Key Experimental Results¶
Main Results¶
| Model | HLE | BC | BC-zh | GAIA | Xbench-DS | SEAL-0 |
|---|---|---|---|---|---|---|
| WebSailor-72B | 9.8 | 12.0 | 30.1 | 55.4 | 55.0 | 19.8 |
| MiroThinker-32B | 19.1 | 17.2 | 29.4 | 64.1 | 56.0 | — |
| IterResearch-30B-A3B | 28.8 | 37.3 | 45.2 | 72.8 | 71.0 | 39.6 |
| Gain | +8.8 | +20.1 | +15.8 | +8.7 | +15.0 | +18.9 |
| OpenAI DeepResearch | 26.6 | 51.5 | 42.9 | 67.4 | — | — |
Ablation Study on Interaction Scaling¶
| Max Interactions | BrowseComp Accuracy |
|---|---|
| 2 | 3.5% |
| 32 | ~15% |
| 128 | ~28% |
| 512 | ~35% |
| 2048 | 42.5% |
Key Findings¶
- Outperforms the best open-source agent by an average of 14.5 pp across 6 benchmarks.
- Surpasses OpenAI DeepResearch on HLE and BC-zh.
- Scaling interactions to 2048 yields a 12× performance improvement, suggesting that failures on long-horizon tasks may stem primarily from insufficient exploration capacity rather than model capability.
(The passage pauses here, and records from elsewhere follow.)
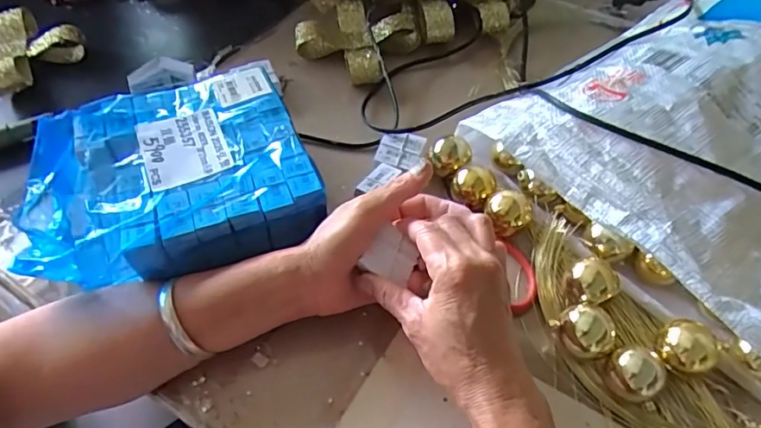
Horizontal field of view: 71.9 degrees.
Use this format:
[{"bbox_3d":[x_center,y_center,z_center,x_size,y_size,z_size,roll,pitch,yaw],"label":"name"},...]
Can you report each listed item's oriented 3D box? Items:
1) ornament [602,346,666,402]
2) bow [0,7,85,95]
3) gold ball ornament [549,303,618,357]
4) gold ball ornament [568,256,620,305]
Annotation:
[{"bbox_3d":[0.168,0.107,0.348,0.030,0.030,0.032,0,54,1],"label":"ornament"},{"bbox_3d":[-0.389,-0.171,0.558,0.107,0.036,0.108,23,58,17],"label":"bow"},{"bbox_3d":[0.142,0.086,0.365,0.036,0.037,0.033,-18,56,-12],"label":"gold ball ornament"},{"bbox_3d":[0.156,0.052,0.383,0.037,0.032,0.030,-17,55,-11],"label":"gold ball ornament"}]

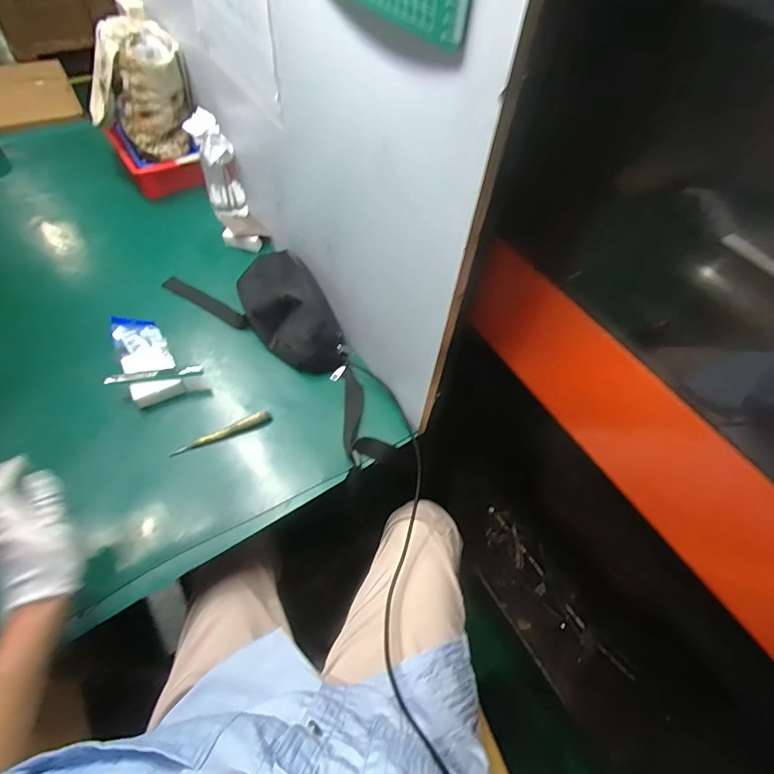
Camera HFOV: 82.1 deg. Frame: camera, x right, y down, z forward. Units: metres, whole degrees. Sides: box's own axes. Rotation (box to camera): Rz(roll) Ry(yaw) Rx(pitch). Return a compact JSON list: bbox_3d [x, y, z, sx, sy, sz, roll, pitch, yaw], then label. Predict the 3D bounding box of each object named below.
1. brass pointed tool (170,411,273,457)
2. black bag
[{"bbox_3d":[-0.249,0.073,0.677,0.151,0.022,0.018,-23,61,-18],"label":"brass pointed tool"},{"bbox_3d":[-0.128,-0.084,0.744,0.163,0.091,0.462,-39,67,-25],"label":"black bag"}]

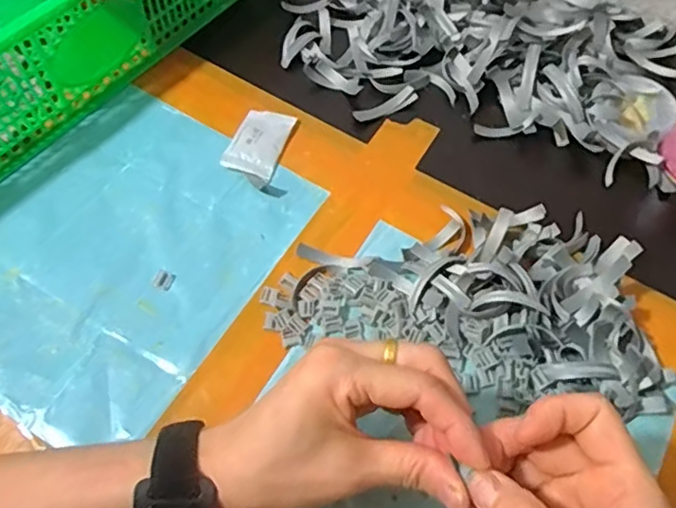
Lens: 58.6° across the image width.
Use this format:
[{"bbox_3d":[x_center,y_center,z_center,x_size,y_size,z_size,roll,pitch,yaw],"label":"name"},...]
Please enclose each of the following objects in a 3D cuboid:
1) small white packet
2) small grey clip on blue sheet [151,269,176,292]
[{"bbox_3d":[-0.062,-0.083,0.464,0.038,0.010,0.070,14,60,9],"label":"small white packet"},{"bbox_3d":[-0.118,0.017,0.407,0.013,0.004,0.013,17,60,11],"label":"small grey clip on blue sheet"}]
- Applied as a zero-training prompting strategy for GPT-4o, achieves +19.2 pp on BrowseComp, demonstrating the general value of the paradigm itself.
Highlights & Insights¶
- The MDP-based "strategic forgetting" design is elegant — the evolving report serves as a compressed state representation, perfectly satisfying the Markov property of MDPs.
- The interaction scaling finding is significant — it suggests that current agent failures are more attributable to insufficient exploration than to inadequate capability.
- Cross-paradigm knowledge transfer and the zero-training prompting strategy extend the applicability of the proposed approach.
Limitations & Future Work¶
- Report quality is a critical bottleneck — if important information is lost during summarization, subsequent reasoning will be adversely affected.
- Per-round reconstruction requires re-reading the report, potentially introducing redundant computation.
- Training is conducted only on Qwen3-30B-A3B; performance on larger or smaller models remains to be validated.
- The discount factor \(\gamma\) in the geometric discount reward may be a sensitive hyperparameter.
Related Work & Insights¶
- vs. WebThinker/WebDancer: These methods employ the mono-contextual paradigm and inevitably suffer from context suffocation.
- vs. InftyThink: A similar iterative-plus-summarization idea, but applied to reasoning tasks; IterResearch targets information retrieval agents.
Rating¶
- Novelty: ⭐⭐⭐⭐⭐ MDP modeling combined with iterative workspace reconstruction represents an important breakthrough in the deep research agent paradigm.
- Experimental Thoroughness: ⭐⭐⭐⭐⭐ Validated across 6 benchmarks with multi-dimensional analyses including interaction scaling, cross-paradigm transfer, and zero-training prompting.
- Writing Quality: ⭐⭐⭐⭐⭐ Problem motivation is clearly articulated and the method is rigorously formalized.
- Value: ⭐⭐⭐⭐⭐ Directly advances the state of the art in deep research agents with high practical utility.